Exercise prompt –
Please lay out all the text read from the items below as a single JSON list of strings, one string per line, with blank lines left out. Keep the pictures out of your answer.

Exercise material –
—————
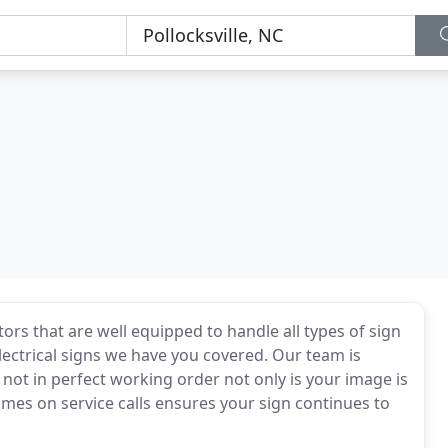
rs that are well equipped to handle all types of sign
lectrical signs we have you covered. Our team is
 not in perfect working order not only is your image is
times on service calls ensures your sign continues to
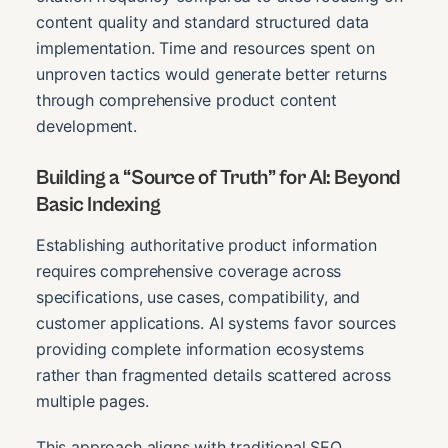
content quality and standard structured data
implementation. Time and resources spent on
unproven tactics would generate better returns
through comprehensive product content
development.
Building a “Source of Truth” for AI: Beyond
Basic Indexing
Establishing authoritative product information
requires comprehensive coverage across
specifications, use cases, compatibility, and
customer applications. AI systems favor sources
providing complete information ecosystems
rather than fragmented details scattered across
multiple pages.
This approach aligns with traditional SEO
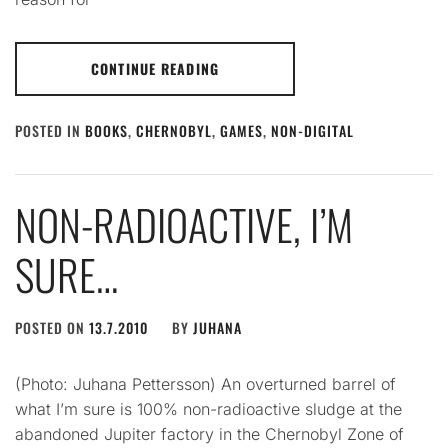
CONTINUE READING
POSTED IN
BOOKS
,
CHERNOBYL
,
GAMES
,
NON-DIGITAL
NON-RADIOACTIVE, I’M
SURE…
POSTED ON
13.7.2010
BY
JUHANA
(Photo: Juhana Pettersson) An overturned barrel of
what I’m sure is 100% non-radioactive sludge at the
abandoned Jupiter factory in the Chernobyl Zone of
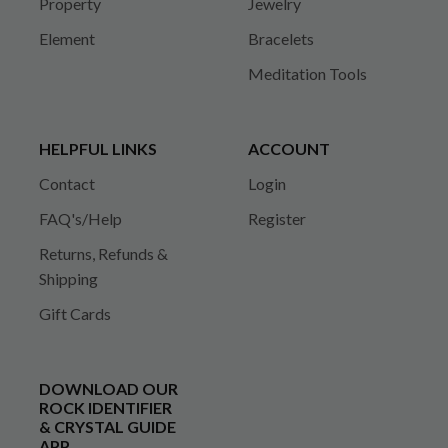
Property
Jewelry
Element
Bracelets
Meditation Tools
HELPFUL LINKS
ACCOUNT
Contact
Login
FAQ's/Help
Register
Returns, Refunds &
Shipping
Gift Cards
DOWNLOAD OUR
ROCK IDENTIFIER
& CRYSTAL GUIDE
APP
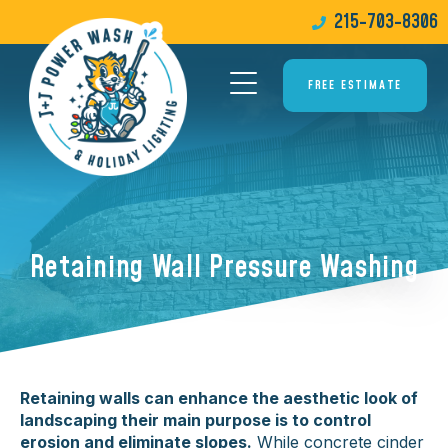
215-703-8306
FREE ESTIMATE
Retaining Wall Pressure Washing
Retaining walls can enhance the aesthetic look of
landscaping their main purpose is to control
erosion and eliminate slopes.
While concrete cinder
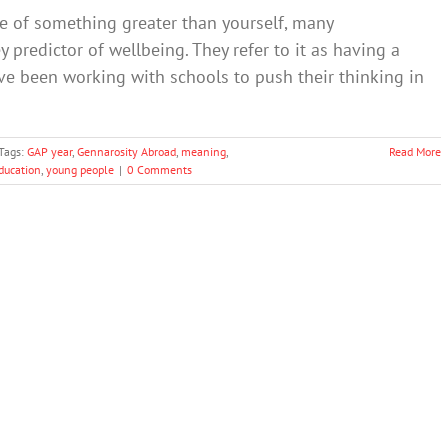
ce of something greater than yourself, many
ey predictor of wellbeing. They refer to it as having a
ve been working with schools to push their thinking in
Tags:
GAP year
,
Gennarosity Abroad
,
meaning
,
Read More
ducation
,
young people
|
0 Comments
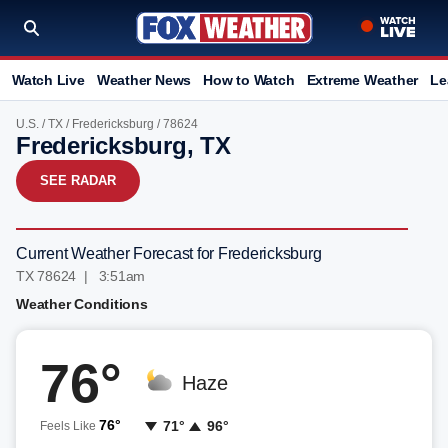
Watch Live
Weather News
How to Watch
Extreme Weather
Le
U.S.
/
TX
/
Fredericksburg
/ 78624
Fredericksburg, TX
SEE RADAR
Current Weather Forecast for Fredericksburg
TX 78624 | 3:51am
Weather Conditions
76°
Haze
76°
71°
96°
Feels Like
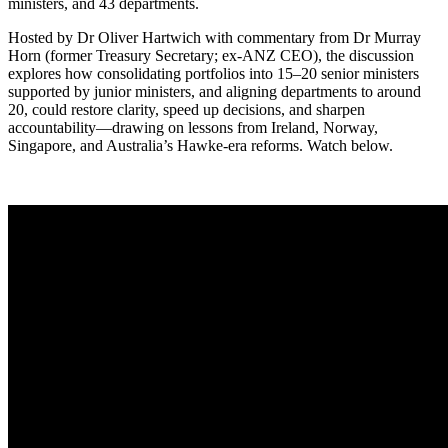
ministers, and 43 departments.
Hosted by Dr Oliver Hartwich with commentary from Dr Murray
Horn (former Treasury Secretary; ex-ANZ CEO), the discussion
explores how consolidating portfolios into 15–20 senior ministers
supported by junior ministers, and aligning departments to around
20, could restore clarity, speed up decisions, and sharpen
accountability—drawing on lessons from Ireland, Norway,
Singapore, and Australia’s Hawke-era reforms. Watch below.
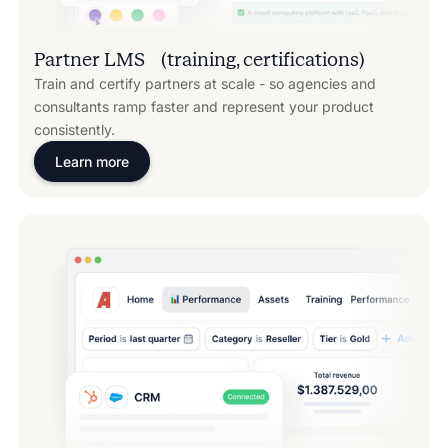
Partner LMS (training, certifications)
Train and certify partners at scale - so agencies and
consultants ramp faster and represent your product
consistently.
Learn more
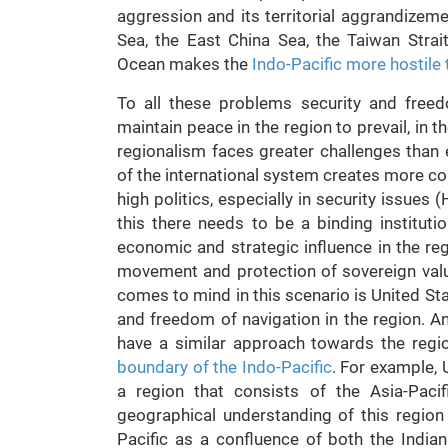
aggression and its territorial aggrandizeme
Sea, the East China Sea, the Taiwan Strait
Ocean makes the
Indo-Pacific more hostile 
To all these problems security and free
maintain peace in the region to prevail, in t
regionalism faces greater challenges than
of the international system creates more co
high politics, especially in security issues
this there needs to be a binding instituti
economic and strategic influence in the re
movement and protection of sovereign value
comes to mind in this scenario is United Sta
and freedom of navigation in the region. An
have a similar approach towards the regio
boundary of the Indo-Pacific
. For example, 
a region that consists of the Asia-Paci
geographical understanding of this region
Pacific as a confluence of both the India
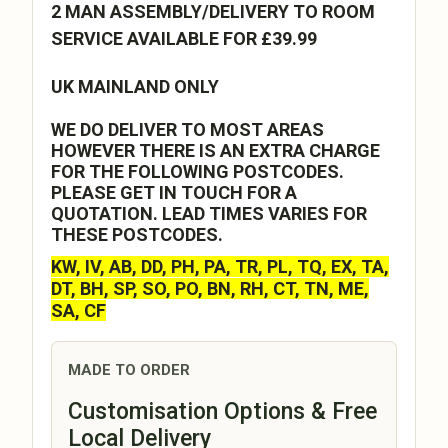
2 MAN ASSEMBLY/DELIVERY TO ROOM
SERVICE AVAILABLE FOR £39.99
UK MAINLAND ONLY
WE DO DELIVER TO MOST AREAS
HOWEVER THERE IS AN EXTRA CHARGE
FOR THE FOLLOWING POSTCODES.
PLEASE GET IN TOUCH FOR A
QUOTATION. LEAD TIMES VARIES FOR
THESE POSTCODES.
KW, IV, AB, DD, PH, PA, TR, PL, TQ, EX, TA,
DT, BH, SP, SO, PO, BN, RH, CT, TN, ME,
SA, CF
MADE TO ORDER
Customisation Options & Free
Local Delivery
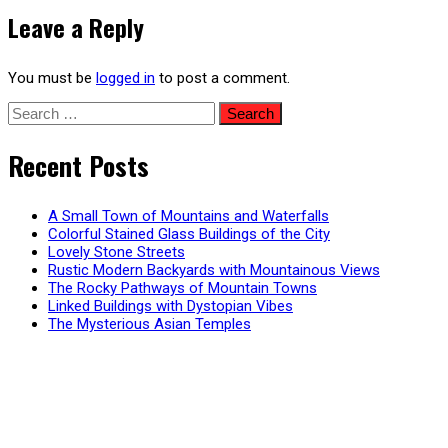
navigation
Leave a Reply
You must be
logged in
to post a comment.
Search
for:
Recent Posts
A Small Town of Mountains and Waterfalls
Colorful Stained Glass Buildings of the City
Lovely Stone Streets
Rustic Modern Backyards with Mountainous Views
The Rocky Pathways of Mountain Towns
Linked Buildings with Dystopian Vibes
The Mysterious Asian Temples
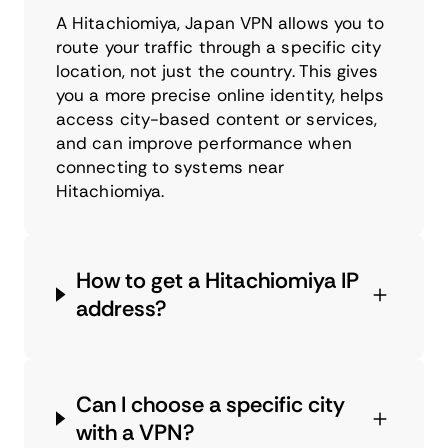
A Hitachiomiya, Japan VPN allows you to
route your traffic through a specific city
location, not just the country. This gives
you a more precise online identity, helps
access city-based content or services,
and can improve performance when
connecting to systems near
Hitachiomiya.
How to get a Hitachiomiya IP
address?
Can I choose a specific city
with a VPN?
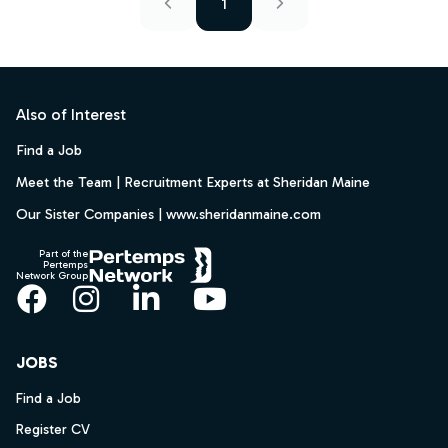
1
Footer
Also of Interest
Find a Job
Meet the Team | Recruitment Experts at Sheridan Maine
Our Sister Companies | www.sheridanmaine.com
Part of the
Pertemps
Network Group
Facebook
Instagram
LinkedIn
YouTube
JOBS
Find a Job
Register CV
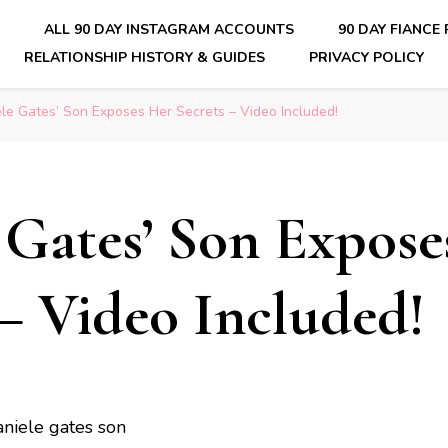
E
ALL 90 DAY INSTAGRAM ACCOUNTS
90 DAY FIANCE
RELATIONSHIP HISTORY & GUIDES
PRIVACY POLICY
nsider Scoops on Your Favorite Reality Show
le Gates’ Son Exposes Her Secrets – Video Included!
 Gates’ Son Expose
 – Video Included!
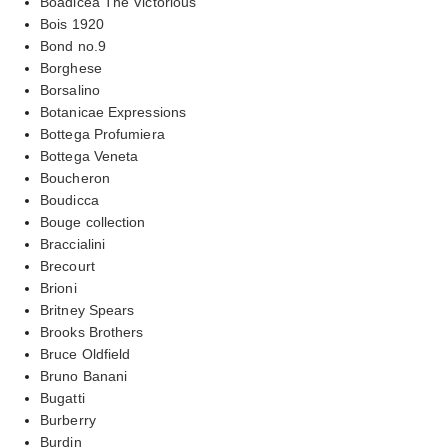
Boadicea The Victorious
Bois 1920
Bond no.9
Borghese
Borsalino
Botanicae Expressions
Bottega Profumiera
Bottega Veneta
Boucheron
Boudicca
Bouge collection
Braccialini
Brecourt
Brioni
Britney Spears
Brooks Brothers
Bruce Oldfield
Bruno Banani
Bugatti
Burberry
Burdin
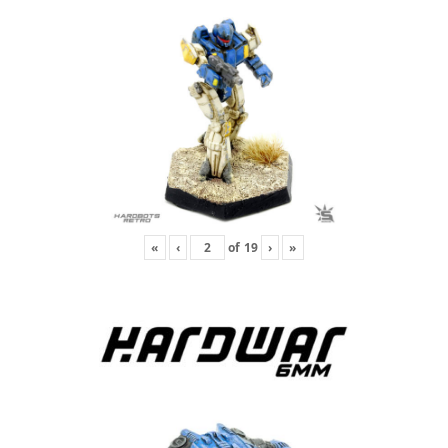
«
‹
of
19
›
»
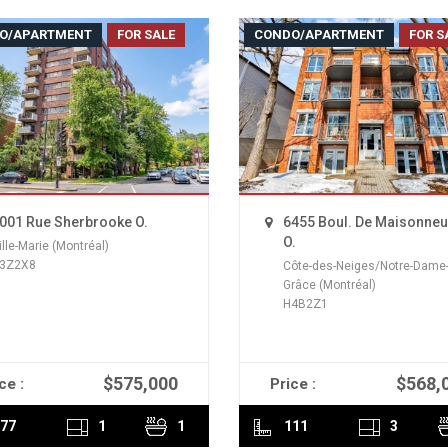
O/APARTMENT
FOR SALE
CONDO/APARTMENT
FOR S
001 Rue Sherbrooke O.
6455 Boul. De Maisonne
O.
ille-Marie (Montréal)
3Z2X8
Côte-des-Neiges/Notre-Dame-
Grâce (Montréal)
H4B2Z1
$575,000
$568,
ce :
Price :
READ MORE
READ MORE
77
1
1
111
3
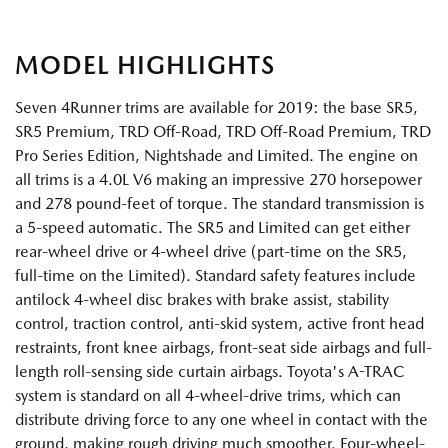
MODEL HIGHLIGHTS
Seven 4Runner trims are available for 2019: the base SR5,
SR5 Premium, TRD Off-Road, TRD Off-Road Premium, TRD
Pro Series Edition, Nightshade and Limited. The engine on
all trims is a 4.0L V6 making an impressive 270 horsepower
and 278 pound-feet of torque. The standard transmission is
a 5-speed automatic. The SR5 and Limited can get either
rear-wheel drive or 4-wheel drive (part-time on the SR5,
full-time on the Limited). Standard safety features include
antilock 4-wheel disc brakes with brake assist, stability
control, traction control, anti-skid system, active front head
restraints, front knee airbags, front-seat side airbags and full-
length roll-sensing side curtain airbags. Toyota's A-TRAC
system is standard on all 4-wheel-drive trims, which can
distribute driving force to any one wheel in contact with the
ground, making rough driving much smoother. Four-wheel-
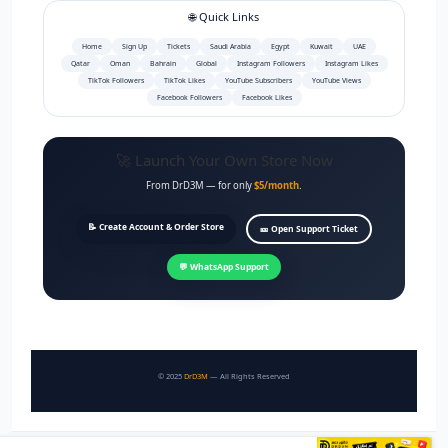
🌐 Quick Links
Home
Sign Up
Tickets
Saudi Arabia
Egypt
Kuwait
UAE
Qatar
Oman
Bahrain
Global
Instagram Followers
Instagram Likes
TikTok Followers
TikTok Likes
YouTube Subscribers
YouTube Views
Facebook Followers
Facebook Likes
🚀 Launch Your Own Store Now
From DrD3M — for only
$5/month
.
📝 Create Account & Order Store
🎫 Open Support Ticket
💬 WhatsApp Support
© 2025
DrD3M
— All Rights Reserved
—————
Problem solution –
[
  "rs that are well equipped to handle all types of sign",
  "lectrical signs we have you covered. Our team is",
  " not in perfect working order not only is your image is",
  "times on service calls ensures your sign continues to",
  "content quality and standard structured data",
  "implementation. Time and resources spent on",
  "unproven tactics would generate better returns",
  "through comprehensive product content",
  "development.",
  "Building a “Source of Truth” for AI: Beyond",
  "Basic Indexing",
  "Establishing authoritative product information",
  "requires comprehensive coverage across",
  "specifications, use cases, compatibility, and",
  "customer applications. AI systems favor sources",
  "providing complete information ecosystems",
  "rather than fragmented details scattered across",
  "multiple pages.",
  "This approach aligns with traditional SEO",
  "CONTINUE READING",
  "POSTED IN",
  "BOOKS",
  ",",
  "CHERNOBYL",
  ",",
  "GAMES",
  ",",
  "NON-DIGITAL",
  "NON-RADIOACTIVE, I’M",
  "SURE…",
  "POSTED ON",
  "13.7.2010",
  "BY",
  "JUHANA",
  "(Photo: Juhana Pettersson) An overturned barrel of",
  "what I’m sure is 100% non-radioactive sludge at the",
  "abandoned Jupiter factory in the Chernobyl Zone of",
  "Property",
  "Jewelry",
  "Element",
  "Bracelets",
  "Meditation Tools",
  "HELPFUL LINKS",
  "ACCOUNT",
  "Contact",
  "Login",
  "FAQ's/Help",
  "Register",
  "Returns, Refunds &",
  "Shipping",
  "Gift Cards",
  "DOWNLOAD OUR",
  "ROCK IDENTIFIER",
  "& CRYSTAL GUIDE",
  "APP",
  "215-703-8306",
  "FREE ESTIMATE",
  "Retaining Wall Pressure Washing",
  "Retaining walls can enhance the aesthetic look of",
  "landscaping their main purpose is to control",
  "erosion and eliminate slopes.",
  "While concrete cinder",
  "ce of something greater than yourself, many",
  "ey predictor of wellbeing. They refer to it as having a",
  "ve been working with schools to push their thinking in",
  "Tags:",
  "GAP year",
  ",",
  "Gennarosity Abroad",
  ",",
  "meaning",
  ",",
  "Read More",
  "ducation",
  ",",
  "young people",
  "|",
  "0 Comments",
  "Watch Live",
  "Weather News",
  "How to Watch",
  "Extreme Weather",
  "Le",
  "U.S.",
  "/",
  "TX",
  "/",
  "Fredericksburg",
  "/ 78624",
  "Fredericksburg, TX",
  "SEE RADAR",
  "Current Weather Forecast for Fredericksburg",
  "TX 78624 | 3:51am",
  "Weather Conditions",
  "76°",
  "Haze",
  "76°",
  "71°",
  "96°",
  "Feels Like",
  "ministers, and 43 departments.",
  "Hosted by Dr Oliver Hartwich with commentary from Dr Murray",
  "Horn (former Treasury Secretary; ex-ANZ CEO), the discussion",
  "explores how consolidating portfolios into 15–20 senior ministers",
  "supported by junior ministers, and aligning departments to around",
  "20, could restore clarity, speed up decisions, and sharpen",
  "accountability—drawing on lessons from Ireland, Norway,",
  "Singapore, and Australia’s Hawke-era reforms. Watch below.",
  "Partner LMS (training, certifications)",
  "Train and certify partners at scale - so agencies and",
  "consultants ramp faster and represent your product",
  "consistently.",
  "Learn more",
  "aggression and its territorial aggrandizeme",
  "Sea, the East China Sea, the Taiwan Strait",
  "Ocean makes the",
  "Indo-Pacific more hostile ",
  "To all these problems security and free",
  "maintain peace in the region to prevail, in t",
  "regionalism faces greater challenges than",
  "of the international system creates more co",
  "high politics, especially in security issues",
  "this there needs to be a binding instituti",
  "economic and strategic influence in the re",
  "movement and protection of sovereign value",
  "comes to mind in this scenario is United Sta",
  "and freedom of navigation in the region. An",
  "have a similar approach towards the regio",
  "boundary of the Indo-Pacific",
  ". For example, ",
  "a region that consists of the Asia-Paci",
  "geographical understanding of this region",
  "Pacific as a confluence of both the India",
  "2 MAN ASSEMBLY/DELIVERY TO ROOM",
  "SERVICE AVAILABLE FOR £39.99",
  "UK MAINLAND ONLY",
  "WE DO DELIVER TO MOST AREAS",
  "HOWEVER THERE IS AN EXTRA CHARGE",
  "FOR THE FOLLOWING POSTCODES.",
  "PLEASE GET IN TOUCH FOR A",
  "QUOTATION. LEAD TIMES VARIES FOR",
  "THESE POSTCODES.",
  "KW, IV, AB, DD, PH, PA, TR, PL, TQ, EX, TA,",
  "DT, BH, SP, SO, PO, BN, RH, CT, TN, ME,",
  "SA, CF",
  "MADE TO ORDER",
  "Customisation Options & Free",
  "Local Delivery",
  "navigation",
  "Leave a Reply",
  "You must be",
  "logged in",
  "to post a comment.",
  "Search",
  "for:",
  "Recent Posts",
  "A Small Town of Mountains and Waterfalls",
  "Colorful Stained Glass Buildings of the City",
  "Lovely Stone Streets",
  "Rustic Modern Backyards with Mountainous Views",
  "The Rocky Pathways of Mountain Towns",
  "Linked Buildings with Dystopian Vibes",
  "The Mysterious Asian Temples",
  "A Hitachiomiya, Japan VPN allows you to",
  "route your traffic through a specific city",
  "location, not just the country. This gives",
  "you a more precise online identity, helps",
  "access city-based content or services,",
  "and can improve performance when",
  "connecting to systems near",
  "Hitachiomiya.",
  "How to get a Hitachiomiya IP",
  "address?",
  "Can I choose a specific city",
  "with a VPN?",
  "1",
  "Footer",
  "Also of Interest",
  "Find a Job",
  "Meet the Team | Recruitment Experts at Sheridan Maine",
  "Our Sister Companies | www.sheridanmaine.com",
  "Part of the",
  "Pertemps",
  "Network Group",
  "Facebook",
  "Instagram",
  "LinkedIn",
  "YouTube",
  "JOBS",
  "Find a Job",
  "Register CV",
  "E",
  "ALL 90 DAY INSTAGRAM ACCOUNTS",
  "90 DAY FIANCE",
  "RELATIONSHIP HISTORY & GUIDES",
  "PRIVACY POLICY",
  "nsider Scoops on Your Favorite Reality Show",
  "le Gates’ Son Exposes Her Secrets – Video Included!",
  " Gates’ Son Expose",
  " – Video Included!",
  "Boadicea The Victorious",
  "Bois 1920",
  "Bond no.9",
  "Borghese",
  "Borsalino",
  "Botanicae Expressions",
  "Bottega Profumiera",
  "Bottega Veneta",
  "Boucheron",
  "Boudicca",
  "Bouge collection",
  "Braccialini",
  "Brecourt",
  "Brioni",
  "Britney Spears",
  "Brooks Brothers",
  "Bruce Oldfield",
  "Bruno Banani",
  "Bugatti",
  "Burberry",
  "Burdin",
  "«",
  "‹",
  "of",
  "19",
  "›",
  "»",
  "O/APARTMENT",
  "FOR SALE",
  "CONDO/APARTMENT",
  "FOR S",
  "001 Rue Sherbrooke O.",
  "6455 Boul. De Maisonne",
  "O.",
  "ille-Marie (Montréal)",
  "3Z2X8",
  "Côte-des-Neiges/Notre-Dame-",
  "Grâce (Montréal)",
  "H4B2Z1",
  "$575,000",
  "$568,",
  "ce :",
  "Price :",
  "READ MORE",
  "READ MORE",
  "77",
  "1",
  "1",
  "111",
  "3",
  "MODEL HIGHLIGHTS",
  "Seven 4Runner trims are available for 2019: the base SR5,",
  "SR5 Premium, TRD Off-Road, TRD Off-Road Premium, TRD",
  "Pro Series Edition, Nightshade and Limited. The engine on",
  "all trims is a 4.0L V6 making an impressive 270 horsepower",
  "and 278 pound-feet of torque. The standard transmission is",
  "a 5-speed automatic. The SR5 and Limited can get either",
  "rear-wheel drive or 4-wheel drive (part-time on the SR5,",
  "full-time on the Limited). Standard safety features include",
  "antilock 4-wheel disc brakes with brake assist, stability",
  "control, traction control, anti-skid system, active front head",
  "restraints, front knee airbags, front-seat side airbags and full-",
  "length roll-sensing side curtain airbags. Toyota's A-TRAC",
  "system is standard on all 4-wheel-drive trims, which can",
  "distribute driving force to any one wheel in contact with the",
  "ground, making rough driving much smoother. Four-wheel-",
  "🌐 Quick Links",
  "Home",
  "Sign Up",
  "Tickets",
  "Saudi Arabia",
  "Egypt",
  "Kuwait",
  "UAE",
  "Qatar",
  "Oman",
  "Bahrain",
  "Global",
  "Instagram Followers",
  "Instagram Likes",
  "TikTok Followers",
  "TikTok Likes",
  "YouTube Subscribers",
  "YouTube Views",
  "Facebook Followers",
  "Facebook Likes",
  "🚀 Launch Your Own Store Now",
  "From DrD3M — for only",
  "$5/month",
  ".",
  "📝 Create Account & Order Store",
  "🎫 Open Support Ticket",
  "💬 WhatsApp Support",
  "© 2025",
  "DrD3M",
  "— All Rights Reserved"
]